RECORD SET below:

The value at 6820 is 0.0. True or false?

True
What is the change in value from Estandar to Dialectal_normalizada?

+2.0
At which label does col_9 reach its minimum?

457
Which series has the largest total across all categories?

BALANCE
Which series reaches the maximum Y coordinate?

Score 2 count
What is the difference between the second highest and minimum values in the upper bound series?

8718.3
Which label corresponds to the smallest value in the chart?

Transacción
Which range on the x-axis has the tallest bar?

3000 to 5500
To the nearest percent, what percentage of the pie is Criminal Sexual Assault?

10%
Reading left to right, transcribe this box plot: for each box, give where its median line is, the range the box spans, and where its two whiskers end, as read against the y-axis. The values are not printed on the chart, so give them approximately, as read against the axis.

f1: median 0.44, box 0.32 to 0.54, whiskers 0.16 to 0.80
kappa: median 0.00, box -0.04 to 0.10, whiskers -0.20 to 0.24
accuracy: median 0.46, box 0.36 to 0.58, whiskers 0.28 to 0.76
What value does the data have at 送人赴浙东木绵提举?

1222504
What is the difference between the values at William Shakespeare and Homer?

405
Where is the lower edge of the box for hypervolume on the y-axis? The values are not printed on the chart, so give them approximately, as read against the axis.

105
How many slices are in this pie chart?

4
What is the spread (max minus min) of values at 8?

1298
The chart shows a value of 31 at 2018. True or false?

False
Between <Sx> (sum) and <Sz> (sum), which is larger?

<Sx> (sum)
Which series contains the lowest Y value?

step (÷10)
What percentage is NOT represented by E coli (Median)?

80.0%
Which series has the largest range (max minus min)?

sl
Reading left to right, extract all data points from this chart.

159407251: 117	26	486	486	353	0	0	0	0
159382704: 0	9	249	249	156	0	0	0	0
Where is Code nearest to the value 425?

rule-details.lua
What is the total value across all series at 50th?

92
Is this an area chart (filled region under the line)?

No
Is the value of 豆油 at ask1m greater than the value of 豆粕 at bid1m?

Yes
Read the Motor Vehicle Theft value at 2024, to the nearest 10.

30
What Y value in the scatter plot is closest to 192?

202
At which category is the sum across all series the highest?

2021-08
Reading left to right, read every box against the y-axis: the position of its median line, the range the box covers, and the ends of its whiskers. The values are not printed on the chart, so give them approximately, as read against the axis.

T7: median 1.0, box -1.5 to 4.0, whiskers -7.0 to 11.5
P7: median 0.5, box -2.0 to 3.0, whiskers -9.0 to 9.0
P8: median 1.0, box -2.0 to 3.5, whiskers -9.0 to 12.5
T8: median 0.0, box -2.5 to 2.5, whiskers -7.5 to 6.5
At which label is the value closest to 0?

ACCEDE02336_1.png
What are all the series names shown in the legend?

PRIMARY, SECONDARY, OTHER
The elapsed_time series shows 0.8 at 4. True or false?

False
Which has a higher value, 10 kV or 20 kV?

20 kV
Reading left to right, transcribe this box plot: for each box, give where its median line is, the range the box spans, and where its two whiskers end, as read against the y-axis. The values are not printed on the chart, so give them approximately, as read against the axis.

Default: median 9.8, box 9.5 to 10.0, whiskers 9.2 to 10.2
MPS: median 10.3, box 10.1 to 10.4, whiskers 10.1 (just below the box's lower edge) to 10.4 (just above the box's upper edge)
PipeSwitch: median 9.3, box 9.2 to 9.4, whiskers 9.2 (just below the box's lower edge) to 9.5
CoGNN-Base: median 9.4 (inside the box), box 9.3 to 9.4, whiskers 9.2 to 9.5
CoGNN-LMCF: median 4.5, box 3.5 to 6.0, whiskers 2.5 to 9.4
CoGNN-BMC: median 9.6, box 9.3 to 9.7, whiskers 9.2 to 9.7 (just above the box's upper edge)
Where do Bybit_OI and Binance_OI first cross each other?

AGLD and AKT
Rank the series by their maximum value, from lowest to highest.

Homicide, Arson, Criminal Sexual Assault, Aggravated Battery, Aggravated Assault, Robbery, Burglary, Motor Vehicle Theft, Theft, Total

End of RECORD SET.

• [REQUIRED WORK] Return all of the records above verbatim, in their original order.

• [SOLUTION]
The value at 6820 is 0.0. True or false?

True
What is the change in value from Estandar to Dialectal_normalizada?

+2.0
At which label does col_9 reach its minimum?

457
Which series has the largest total across all categories?

BALANCE
Which series reaches the maximum Y coordinate?

Score 2 count
What is the difference between the second highest and minimum values in the upper bound series?

8718.3
Which label corresponds to the smallest value in the chart?

Transacción
Which range on the x-axis has the tallest bar?

3000 to 5500
To the nearest percent, what percentage of the pie is Criminal Sexual Assault?

10%
Reading left to right, transcribe this box plot: for each box, give where its median line is, the range the box spans, and where its two whiskers end, as read against the y-axis. The values are not printed on the chart, so give them approximately, as read against the axis.

f1: median 0.44, box 0.32 to 0.54, whiskers 0.16 to 0.80
kappa: median 0.00, box -0.04 to 0.10, whiskers -0.20 to 0.24
accuracy: median 0.46, box 0.36 to 0.58, whiskers 0.28 to 0.76
What value does the data have at 送人赴浙东木绵提举?

1222504
What is the difference between the values at William Shakespeare and Homer?

405
Where is the lower edge of the box for hypervolume on the y-axis? The values are not printed on the chart, so give them approximately, as read against the axis.

105
How many slices are in this pie chart?

4
What is the spread (max minus min) of values at 8?

1298
The chart shows a value of 31 at 2018. True or false?

False
Between <Sx> (sum) and <Sz> (sum), which is larger?

<Sx> (sum)
Which series contains the lowest Y value?

step (÷10)
What percentage is NOT represented by E coli (Median)?

80.0%
Which series has the largest range (max minus min)?

sl
Reading left to right, extract all data points from this chart.

159407251: 117	26	486	486	353	0	0	0	0
159382704: 0	9	249	249	156	0	0	0	0
Where is Code nearest to the value 425?

rule-details.lua
What is the total value across all series at 50th?

92
Is this an area chart (filled region under the line)?

No
Is the value of 豆油 at ask1m greater than the value of 豆粕 at bid1m?

Yes
Read the Motor Vehicle Theft value at 2024, to the nearest 10.

30
What Y value in the scatter plot is closest to 192?

202
At which category is the sum across all series the highest?

2021-08
Reading left to right, read every box against the y-axis: the position of its median line, the range the box covers, and the ends of its whiskers. The values are not printed on the chart, so give them approximately, as read against the axis.

T7: median 1.0, box -1.5 to 4.0, whiskers -7.0 to 11.5
P7: median 0.5, box -2.0 to 3.0, whiskers -9.0 to 9.0
P8: median 1.0, box -2.0 to 3.5, whiskers -9.0 to 12.5
T8: median 0.0, box -2.5 to 2.5, whiskers -7.5 to 6.5
At which label is the value closest to 0?

ACCEDE02336_1.png
What are all the series names shown in the legend?

PRIMARY, SECONDARY, OTHER
The elapsed_time series shows 0.8 at 4. True or false?

False
Which has a higher value, 10 kV or 20 kV?

20 kV
Reading left to right, transcribe this box plot: for each box, give where its median line is, the range the box spans, and where its two whiskers end, as read against the y-axis. The values are not printed on the chart, so give them approximately, as read against the axis.

Default: median 9.8, box 9.5 to 10.0, whiskers 9.2 to 10.2
MPS: median 10.3, box 10.1 to 10.4, whiskers 10.1 (just below the box's lower edge) to 10.4 (just above the box's upper edge)
PipeSwitch: median 9.3, box 9.2 to 9.4, whiskers 9.2 (just below the box's lower edge) to 9.5
CoGNN-Base: median 9.4 (inside the box), box 9.3 to 9.4, whiskers 9.2 to 9.5
CoGNN-LMCF: median 4.5, box 3.5 to 6.0, whiskers 2.5 to 9.4
CoGNN-BMC: median 9.6, box 9.3 to 9.7, whiskers 9.2 to 9.7 (just above the box's upper edge)
Where do Bybit_OI and Binance_OI first cross each other?

AGLD and AKT
Rank the series by their maximum value, from lowest to highest.

Homicide, Arson, Criminal Sexual Assault, Aggravated Battery, Aggravated Assault, Robbery, Burglary, Motor Vehicle Theft, Theft, Total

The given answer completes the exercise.